A consultant analyses a mammogram. Britain’s leading cancer charity is pulling the plug on research centres devoted to offering cancer patients potentially life-saving drugs
Professor Charles Swanton, Cancer Research UK’s Chief Clinician, also holds the senior role of Principle Group Leader at The Francis Crick Institute.
When the news was announced, medical commentators criticised the decision to prioritise funding to the London-based centre over other regional research labs.
A cancer expert, who works closely with Cancer Research UK, told The Mail on Sunday colleagues had also questioned the role Prof Swanton had played in the decision to fund The Francis Crick Institute, due to his links to both organisations.
‘There is a very real question of a conflict of interest here,’ the expert said. ‘Prof Swanton’s lab benefits from this funding while many colleagues could lose their jobs if trial units are closed.’
Cancer Research UK denies there is any conflict of interest.
Cancer doctors report growing difficulties setting up life-saving drug trials due to the impact of Covid. They say they have been instructed by Government officials to wind down studies into vital drugs as part of cost-cutting measures.

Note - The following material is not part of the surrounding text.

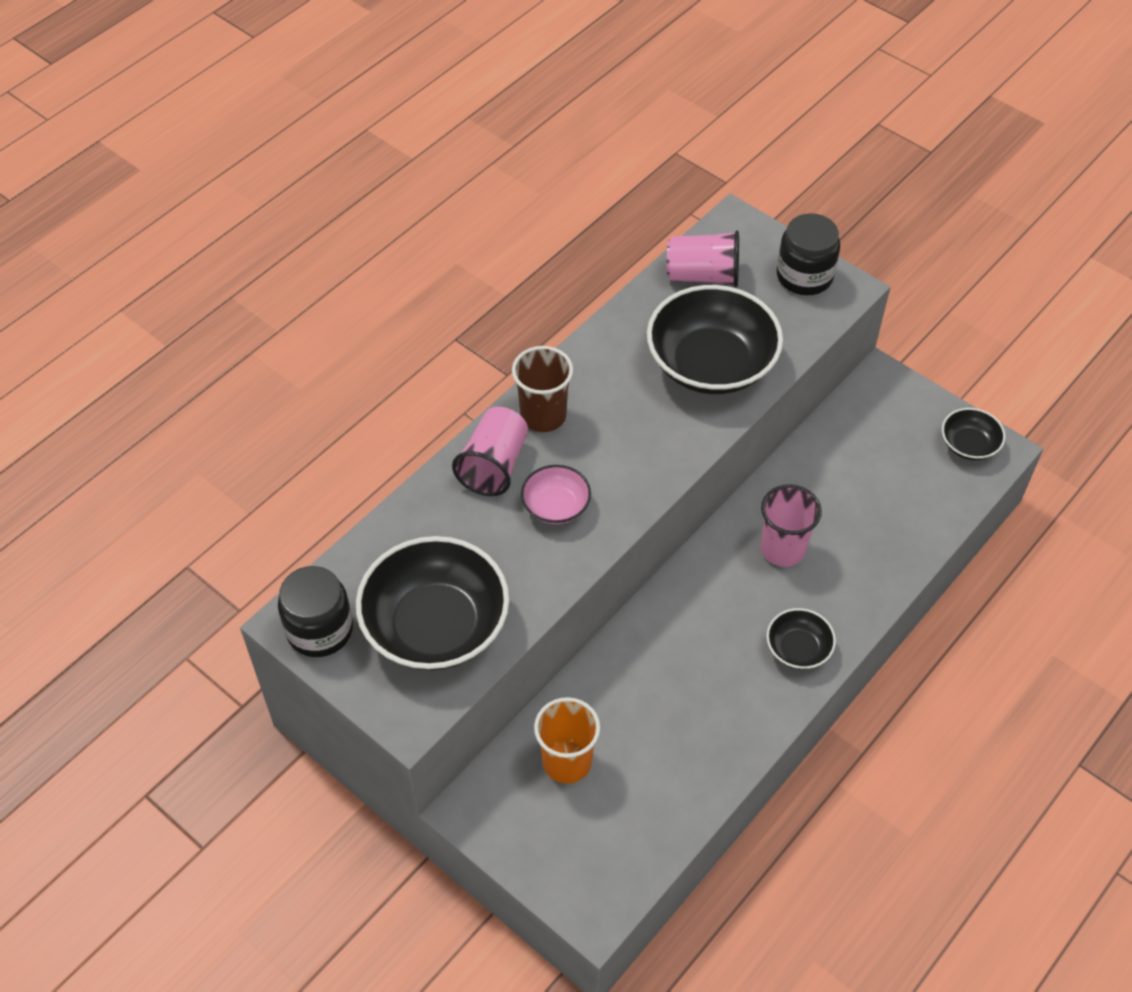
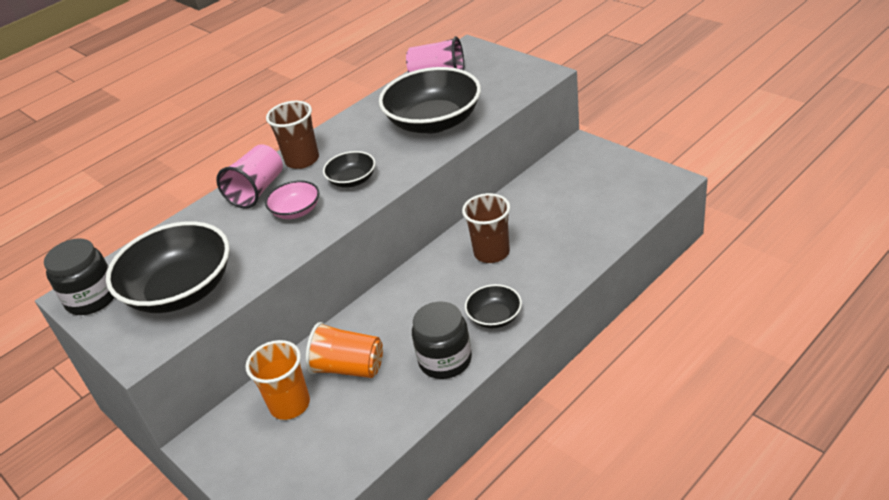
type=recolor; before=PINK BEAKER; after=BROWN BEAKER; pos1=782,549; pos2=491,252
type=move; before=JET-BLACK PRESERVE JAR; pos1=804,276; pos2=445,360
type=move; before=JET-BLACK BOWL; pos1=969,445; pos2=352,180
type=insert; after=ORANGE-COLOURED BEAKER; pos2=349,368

There are roughly three million people living with a cancer diagnosis in the UK, with 375,000 new cancer cases every year – with some 25,000 enrolled in a clinical drug trial annually.
Doctors can offer eligible patients the chance to enrol, however NHS Trusts usually do not have the staff and resources to run these trials on their own.
For this reason, Cancer Research UK clinical trial units are almost always involved in any cancer drug study taking place in the NHS. The units, in England, Scotland, and Wales, provide cancer experts to design and conduct the study, and statisticians to analyse the results.
The Centre for Trials Research at Cardiff University specialises in blood cancer, while the University of Birmingham unit is home to experts in trials involving children.
Earlier this year, directors of the clinical trial units were told they must apply to receive funding as part of a new streamlined ‘core network’.
Those who fail the application process will see their unit closed. When we approached Cancer Research UK, it did not dispute insiders claims that as many as four could be shut down.
The shrinking of the sector will only compound existing problems for patients, doctors add.
When the Covid pandemic began in 2020, all clinical trials were temporarily suspended.
More than two years later, experts say there are continued problems getting these studies back up and running.
GETTING DESPERATE: Breast cancer patient Constance Johncock, 32, has been on eight different treatments – including two clinical trials
Professor Nick James, a clinical oncologist at The Institute of Cancer Research, says: ‘This is a massive issue which isn’t going away. It means thousands fewer patients getting drugs which could extend their lives.’
One patient desperate to get on to a cancer trial is Constance Johncock, 32, from Kent, who has advanced breast cancer. The student nurse has been on eight different treatments – including two clinical trials.
When her treatment was suspended temporarily at the beginning of the Covid pandemic, her cancer spread to her liver.
The disease has now reached her lung and bones, and Constance is running out of effective treatments. She says: ‘It really doesn’t feel like there are many trials out there right now.
‘There are so many people like me diagnosed with advanced breast cancer every year, but it feels like access to these drugs is going backwards.’
Cancer Research UK’s Executive Director of Research and Innovation, Dr Iain Foulkes, said: ‘None of our ongoing clinical trials have had funding withdrawn because of the financial pressures of the pandemic or our support for the Crick.
‘The decision to contribute funding to the Crick Institute was made by our Trustee Board following the highest possible rating by an independent panel of international experts. Professor Charles Swanton, who has a lab at the Crick, had no involvement with any discussions or decisions regarding the Crick’s funding settlement.’